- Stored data
- - - - -
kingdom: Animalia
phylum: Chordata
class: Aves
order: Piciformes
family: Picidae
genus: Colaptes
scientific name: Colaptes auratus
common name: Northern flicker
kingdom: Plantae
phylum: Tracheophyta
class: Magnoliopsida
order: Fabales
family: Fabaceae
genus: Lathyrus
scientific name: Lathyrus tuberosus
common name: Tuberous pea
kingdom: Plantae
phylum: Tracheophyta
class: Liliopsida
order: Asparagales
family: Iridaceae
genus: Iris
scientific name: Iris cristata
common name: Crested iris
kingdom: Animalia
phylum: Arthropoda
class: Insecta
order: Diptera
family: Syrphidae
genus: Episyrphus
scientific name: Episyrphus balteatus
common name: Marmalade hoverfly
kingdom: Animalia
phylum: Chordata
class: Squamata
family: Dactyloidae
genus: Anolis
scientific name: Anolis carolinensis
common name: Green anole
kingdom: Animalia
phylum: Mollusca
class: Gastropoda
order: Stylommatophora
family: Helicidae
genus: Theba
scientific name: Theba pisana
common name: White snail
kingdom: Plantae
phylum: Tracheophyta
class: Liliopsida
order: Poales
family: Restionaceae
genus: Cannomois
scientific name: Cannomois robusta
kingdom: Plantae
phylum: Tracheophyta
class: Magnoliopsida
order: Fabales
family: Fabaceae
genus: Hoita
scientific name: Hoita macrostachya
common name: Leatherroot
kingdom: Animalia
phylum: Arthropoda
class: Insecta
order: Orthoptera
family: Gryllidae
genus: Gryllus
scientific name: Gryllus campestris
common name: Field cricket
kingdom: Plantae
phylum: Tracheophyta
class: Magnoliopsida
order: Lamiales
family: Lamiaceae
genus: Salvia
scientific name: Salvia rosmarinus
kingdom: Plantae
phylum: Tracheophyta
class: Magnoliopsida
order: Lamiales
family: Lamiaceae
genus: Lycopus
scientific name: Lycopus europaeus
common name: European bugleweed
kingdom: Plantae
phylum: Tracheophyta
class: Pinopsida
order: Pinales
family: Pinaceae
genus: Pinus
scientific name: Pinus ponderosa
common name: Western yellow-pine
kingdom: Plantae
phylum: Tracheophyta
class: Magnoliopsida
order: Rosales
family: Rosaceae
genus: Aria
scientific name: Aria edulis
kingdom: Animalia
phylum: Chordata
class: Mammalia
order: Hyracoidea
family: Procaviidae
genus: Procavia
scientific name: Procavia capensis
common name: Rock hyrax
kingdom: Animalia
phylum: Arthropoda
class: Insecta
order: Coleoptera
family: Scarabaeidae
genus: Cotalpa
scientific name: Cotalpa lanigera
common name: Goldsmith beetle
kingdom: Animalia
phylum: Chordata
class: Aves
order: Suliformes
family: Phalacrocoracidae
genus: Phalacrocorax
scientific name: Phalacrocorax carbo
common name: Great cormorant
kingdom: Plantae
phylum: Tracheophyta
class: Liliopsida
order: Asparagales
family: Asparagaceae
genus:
- - - - -
- Directive
Format the item lines as a Markdown table with the columns Row and Line, starting at the line that contains "scientific name: Pinus ponderosa" and ending at the line that contains "scientific name: Cotalpa lanigera". Number each line and leave out any blank lines.

- Problem solution
| Row | Line |
|---|---|
| 1 | scientific name: Pinus ponderosa |
| 2 | common name: Western yellow-pine |
| 3 | kingdom: Plantae |
| 4 | phylum: Tracheophyta |
| 5 | class: Magnoliopsida |
| 6 | order: Rosales |
| 7 | family: Rosaceae |
| 8 | genus: Aria |
| 9 | scientific name: Aria edulis |
| 10 | kingdom: Animalia |
| 11 | phylum: Chordata |
| 12 | class: Mammalia |
| 13 | order: Hyracoidea |
| 14 | family: Procaviidae |
| 15 | genus: Procavia |
| 16 | scientific name: Procavia capensis |
| 17 | common name: Rock hyrax |
| 18 | kingdom: Animalia |
| 19 | phylum: Arthropoda |
| 20 | class: Insecta |
| 21 | order: Coleoptera |
| 22 | family: Scarabaeidae |
| 23 | genus: Cotalpa |
| 24 | scientific name: Cotalpa lanigera |